> [Brief 1]
Please print the Rosalind Russell biography word for word, everything from "Catherine Rosalind Russell (June" down to "Award in 1975.".
> [Brief 2]
List every character name that the Rosalind Russell biography says she played.
> [Brief 3]
Summarize the Rosalind Russell biography in two sentences.

> [Exercise text]
American actress, model, comedian, screenwriter and singer (1907–1976)

Catherine Rosalind Russell (June 4, 1907 – November 28, 1976) was an American actress, model, comedian, screenwriter, and singer, known for her role as fast-talking newspaper reporter Hildy Johnson in the Howard Hawks screwball comedy His Girl Friday (1940), opposite Cary Grant, as well as for her role of catty Sylvia Fowler in George Cukor's The Women (1939), opposite Joan Crawford and Norma Shearer, and for her portrayals of Mame Dennis in the 1956 stage and 1958 film adaptations of Auntie Mame, and Rose in Gypsy (1962). A noted comedienne, she received various accolades, including five Golden Globe Awards and a Tony Award, in addition to nominations for four Academy Awards and a BAFTA Award. Russell has been honored with a Jean Hersholt Humanitarian Award in 1973 and Screen Actors Guild Life Achievement Award in 1975.

In addition to her comedic roles, Russell was known for playing dramatic characters, often wealthy, dignified, and stylish women. She was one of the few actresses of her time to portray women in professional roles such as judges, reporters, and psychiatrists. Russell's career spanned from the 1930s to the 1970s and she attributed this longevity to the fact that, although she had many glamorous roles, she never became a sex symbol.

==Early years==
Catherine Rosalind Russell was one of seven children born in Waterbury, Connecticut, to James Edward, a lawyer, and Clara A. Russell (née McKnight), a teacher. The Russells were an Irish-American, Catholic family. She was named after a ship on which her parents had traveled. Russell attended Catholic schools, including the women-only Rosemont College in Rosemont, Pennsylvania, and Marymount College in Tarrytown, New York. She then attended the American Academy of Dramatic Arts in New York. Her parents thought Russell was studying to become a teacher and were unaware that she was planning to become an actress. Upon graduation from the performing arts school, Russell acted in summer stock and joined a repertory company in Boston.

> [Stored data]
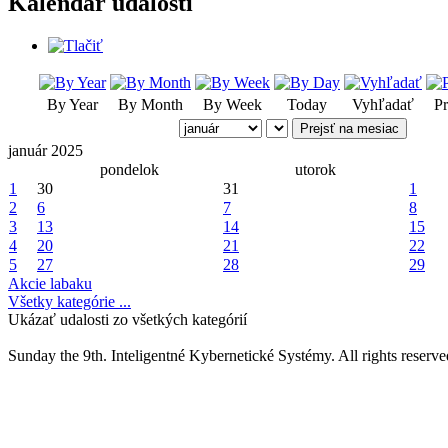
Kalendár udalostí
By Year
By Month
By Week
Today
Vyhľadať
Pr
Prejsť na mesiac
január 2025
pondelok
utorok
1
30
31
1
2
6
7
8
3
13
14
15
4
20
21
22
5
27
28
29
Akcie labaku
Všetky kategórie ...
Ukázať udalosti zo všetkých kategórií
Sunday the 9th. Inteligentné Kybernetické Systémy.
All rights reserve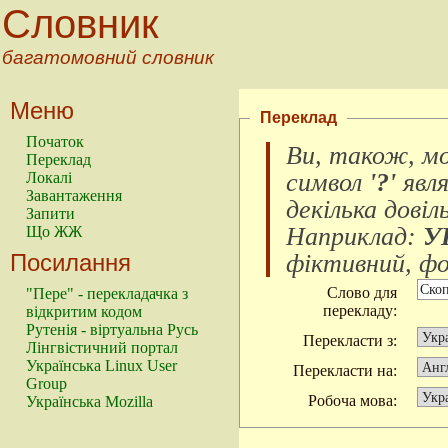
Словник
багатомовний словник
Меню
Переклад
Початок
Ви, також, м
Переклад
символ
'?'
явл
Локалі
Завантаження
декілька довіл
Запити
Наприклад:
У
Що ЖЖ
Посилання
фіктивний, фок
Слово для
"Пере" - перекладачка з
перекладу:
відкритим кодом
Рутенія - віртуальна Русь
Перекласти з:
Лінгвістичний портал
Українська Linux User
Перекласти на:
Group
Робоча мова:
Українська Mozilla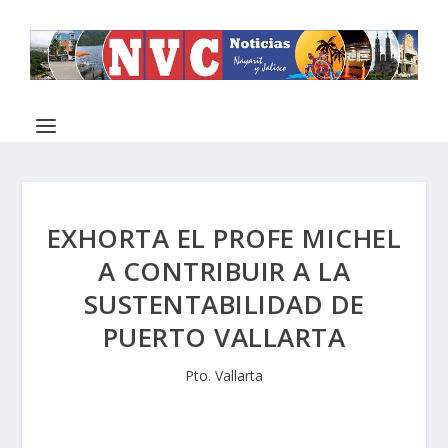
EXHORTA EL PROFE MICHEL
A CONTRIBUIR A LA
SUSTENTABILIDAD DE
PUERTO VALLARTA
Pto. Vallarta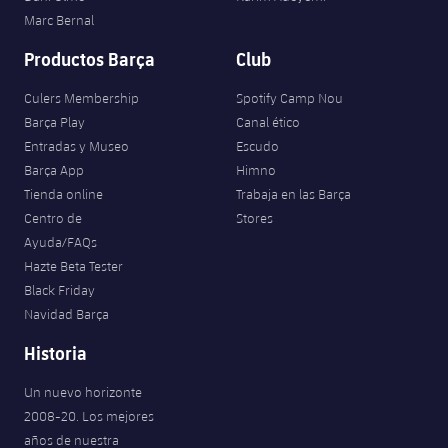
Marc Bernal
Productos Barça
Club
Culers Membership
Spotify Camp Nou
Barça Play
Canal ético
Entradas y Museo
Escudo
Barça App
Himno
Tienda online
Trabaja en las Barça
Centro de
Stores
Ayuda/FAQs
Hazte Beta Tester
Black Friday
Navidad Barça
Historia
Un nuevo horizonte
2008-20. Los mejores
años de nuestra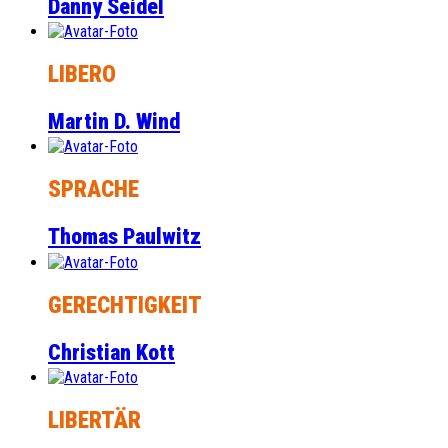
Danny Seidel
LIBERO
Martin D. Wind
SPRACHE
Thomas Paulwitz
GERECHTIGKEIT
Christian Kott
LIBERTÄR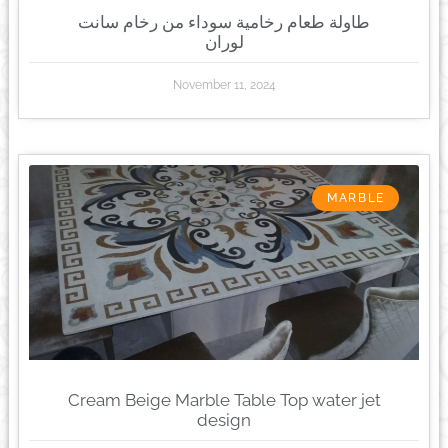
طاولة طعام رخامية سوداء من رخام سانت
لوران
November 11, 2024
MARBLE
Cream Beige Marble Table Top water jet
design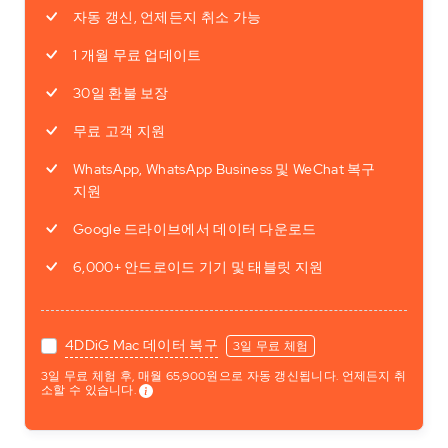
자동 갱신, 언제든지 취소 가능
1 개월 무료 업데이트
30일 환불 보장
무료 고객 지원
WhatsApp, WhatsApp Business 및 WeChat 복구
지원
Google 드라이브에서 데이터 다운로드
6,000+ 안드로이드 기기 및 태블릿 지원
4DDiG Mac 데이터 복구
3일 무료 체험
3일 무료 체험 후, 매월 65,900원으로 자동 갱신됩니다. 언제든지 취
소할 수 있습니다.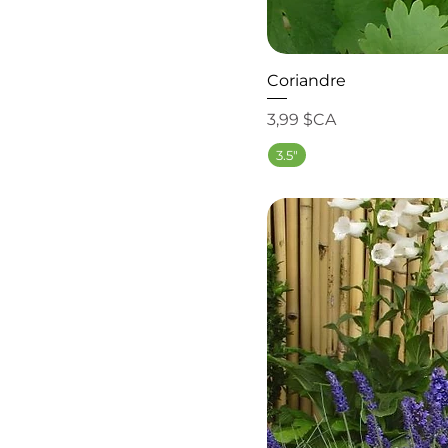
Coriandre
Prix
3,99 $CA
3.5"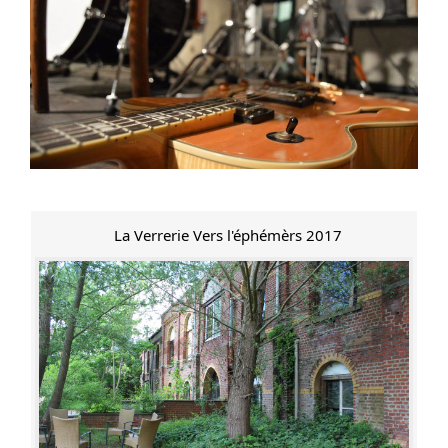
La Verrerie Vers l'éphémèrs 2017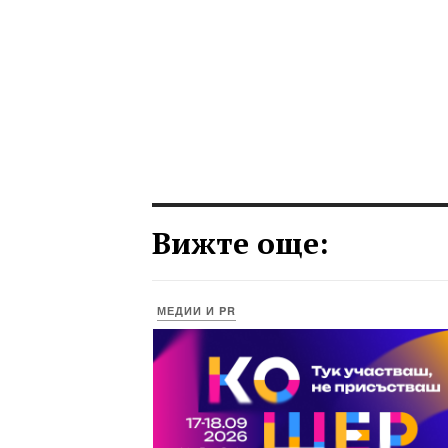
Вижте още:
МЕДИИ И PR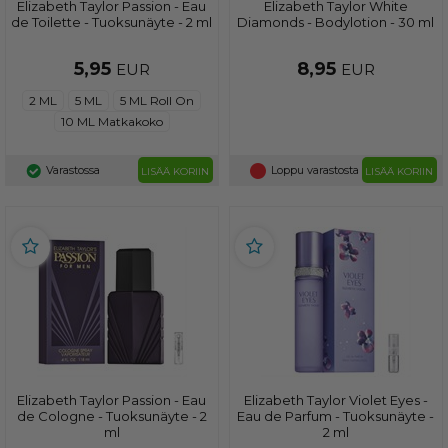
Elizabeth Taylor Passion - Eau
Elizabeth Taylor White
de Toilette - Tuoksunäyte - 2 ml
Diamonds - Bodylotion - 30 ml
5,95
8,95
EUR
EUR
2 ML
5 ML
5 ML Roll On
10 ML Matkakoko
Varastossa
Loppu varastosta
LISÄÄ KORIIN
LISÄÄ KORIIN
Elizabeth Taylor Passion - Eau
Elizabeth Taylor Violet Eyes -
de Cologne - Tuoksunäyte - 2
Eau de Parfum - Tuoksunäyte -
ml
2 ml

> [Output 1]
Catherine Rosalind Russell (June 4, 1907 – November 28, 1976) was an American actress, model, comedian, screenwriter, and singer, known for her role as fast-talking newspaper reporter Hildy Johnson in the Howard Hawks screwball comedy His Girl Friday (1940), opposite Cary Grant, as well as for her role of catty Sylvia Fowler in George Cukor's The Women (1939), opposite Joan Crawford and Norma Shearer, and for her portrayals of Mame Dennis in the 1956 stage and 1958 film adaptations of Auntie Mame, and Rose in Gypsy (1962). A noted comedienne, she received various accolades, including five Golden Globe Awards and a Tony Award, in addition to nominations for four Academy Awards and a BAFTA Award. Russell has been honored with a Jean Hersholt Humanitarian Award in 1973 and Screen Actors Guild Life Achievement Award in 1975.

> [Output 2]
Hildy Johnson, Sylvia Fowler, Mame Dennis, Rose

> [Output 3]
Rosalind Russell (1907–1976) was an American actress, model, comedian, screenwriter, and singer. She was known for comedic roles such as Hildy Johnson in His Girl Friday and Mame Dennis in Auntie Mame, as well as for dramatic roles, and she won five Golden Globe Awards and a Tony Award.